Maybe the recovery will be v-shaped.
A measure of business activity in New York state released Monday indicated the economy was no longer in sharp contraction, defying economists’ forecasts for a third consecutive month of deterioration.
The New York Fed’s Empire State Manufacturing Survey showed its general condition index rose a sharp 48 points to negative 0.2 in June. Readings that close to zero indicate steady business conditions.
Economists had expected the index to rise from negative 48.5 to around negative 30, a level which would indicate a shrinking economy.
Firms were optimistic that conditions would be better in six months, with the index for future conditions rising 27 points to 56.5, its highest level in more than a decade.

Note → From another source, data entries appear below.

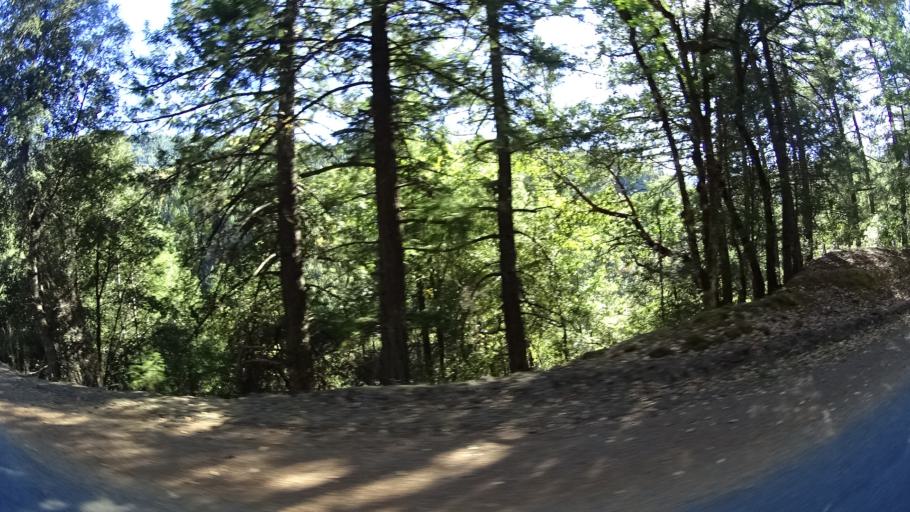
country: US
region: California
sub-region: Humboldt County
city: Willow Creek
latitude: 41.2728
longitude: -123.2972
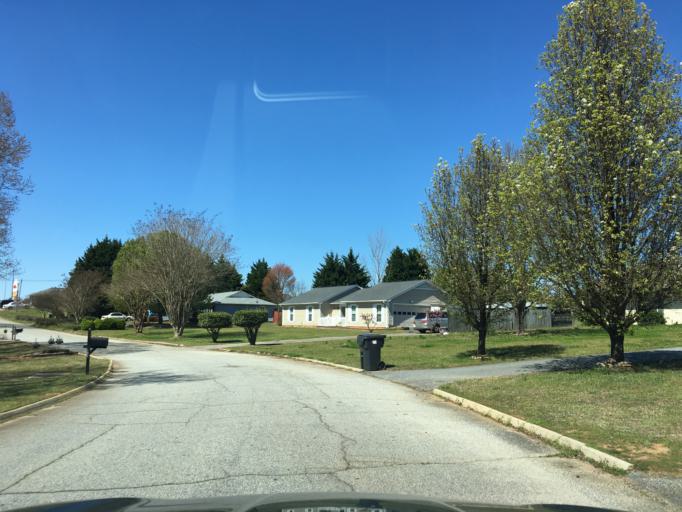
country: US
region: South Carolina
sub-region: Spartanburg County
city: Wellford
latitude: 34.8845
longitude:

The survey’s gauge of new orders showed around 36 percent of manufacturing businesses said orders were up while 35.3 percent said orders were own, suggesting that orders were likely unchanged for the month. That is a big improvement from May, when the survey showed 60.2 percent citing falling orders and just 17.8 percent said orders were rising.
Similarly, the share of businesses saying shipments were up rose from 18 percent in May to 39.6 percent in June. The number saying shipments were down fell to 36.3 percent from 57. The New York Fed said this indicated shipments had “inched higher” for the month.
The measure for employment also improved slightly for the month but still indicated falling payrolls.